-- SOURCE MATERIAL follows --

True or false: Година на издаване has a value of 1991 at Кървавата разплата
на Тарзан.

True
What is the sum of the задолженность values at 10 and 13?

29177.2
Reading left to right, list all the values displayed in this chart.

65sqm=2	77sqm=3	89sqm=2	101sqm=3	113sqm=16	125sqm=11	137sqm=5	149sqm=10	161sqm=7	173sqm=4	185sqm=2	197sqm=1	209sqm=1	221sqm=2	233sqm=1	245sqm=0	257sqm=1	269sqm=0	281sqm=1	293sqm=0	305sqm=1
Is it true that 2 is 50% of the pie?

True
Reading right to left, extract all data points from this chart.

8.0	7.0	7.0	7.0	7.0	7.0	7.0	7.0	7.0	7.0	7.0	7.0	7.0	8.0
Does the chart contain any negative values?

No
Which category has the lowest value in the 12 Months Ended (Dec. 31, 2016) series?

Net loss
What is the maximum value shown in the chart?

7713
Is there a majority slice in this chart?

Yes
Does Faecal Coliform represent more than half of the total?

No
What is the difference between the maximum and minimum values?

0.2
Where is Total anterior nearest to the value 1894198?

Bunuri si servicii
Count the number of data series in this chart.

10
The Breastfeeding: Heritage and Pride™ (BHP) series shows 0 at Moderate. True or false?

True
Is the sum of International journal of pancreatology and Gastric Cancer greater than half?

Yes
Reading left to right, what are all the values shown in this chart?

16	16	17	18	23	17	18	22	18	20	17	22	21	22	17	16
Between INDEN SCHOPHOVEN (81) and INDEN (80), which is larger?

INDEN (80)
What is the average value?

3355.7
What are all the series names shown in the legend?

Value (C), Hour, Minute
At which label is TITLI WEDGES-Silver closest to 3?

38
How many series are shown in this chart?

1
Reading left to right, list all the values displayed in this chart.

-- SOURCE MATERIAL concluded --

→ **REQUEST**
Reproduce verbatim the data from the start through the line containing "The Breastfeeding: Heritage", with both ends included.

→ **RESULT OF THE TASK**
True or false: Година на издаване has a value of 1991 at Кървавата разплата
на Тарзан.

True
What is the sum of the задолженность values at 10 and 13?

29177.2
Reading left to right, list all the values displayed in this chart.

65sqm=2	77sqm=3	89sqm=2	101sqm=3	113sqm=16	125sqm=11	137sqm=5	149sqm=10	161sqm=7	173sqm=4	185sqm=2	197sqm=1	209sqm=1	221sqm=2	233sqm=1	245sqm=0	257sqm=1	269sqm=0	281sqm=1	293sqm=0	305sqm=1
Is it true that 2 is 50% of the pie?

True
Reading right to left, extract all data points from this chart.

8.0	7.0	7.0	7.0	7.0	7.0	7.0	7.0	7.0	7.0	7.0	7.0	7.0	8.0
Does the chart contain any negative values?

No
Which category has the lowest value in the 12 Months Ended (Dec. 31, 2016) series?

Net loss
What is the maximum value shown in the chart?

7713
Is there a majority slice in this chart?

Yes
Does Faecal Coliform represent more than half of the total?

No
What is the difference between the maximum and minimum values?

0.2
Where is Total anterior nearest to the value 1894198?

Bunuri si servicii
Count the number of data series in this chart.

10
The Breastfeeding: Heritage and Pride™ (BHP) series shows 0 at Moderate. True or false?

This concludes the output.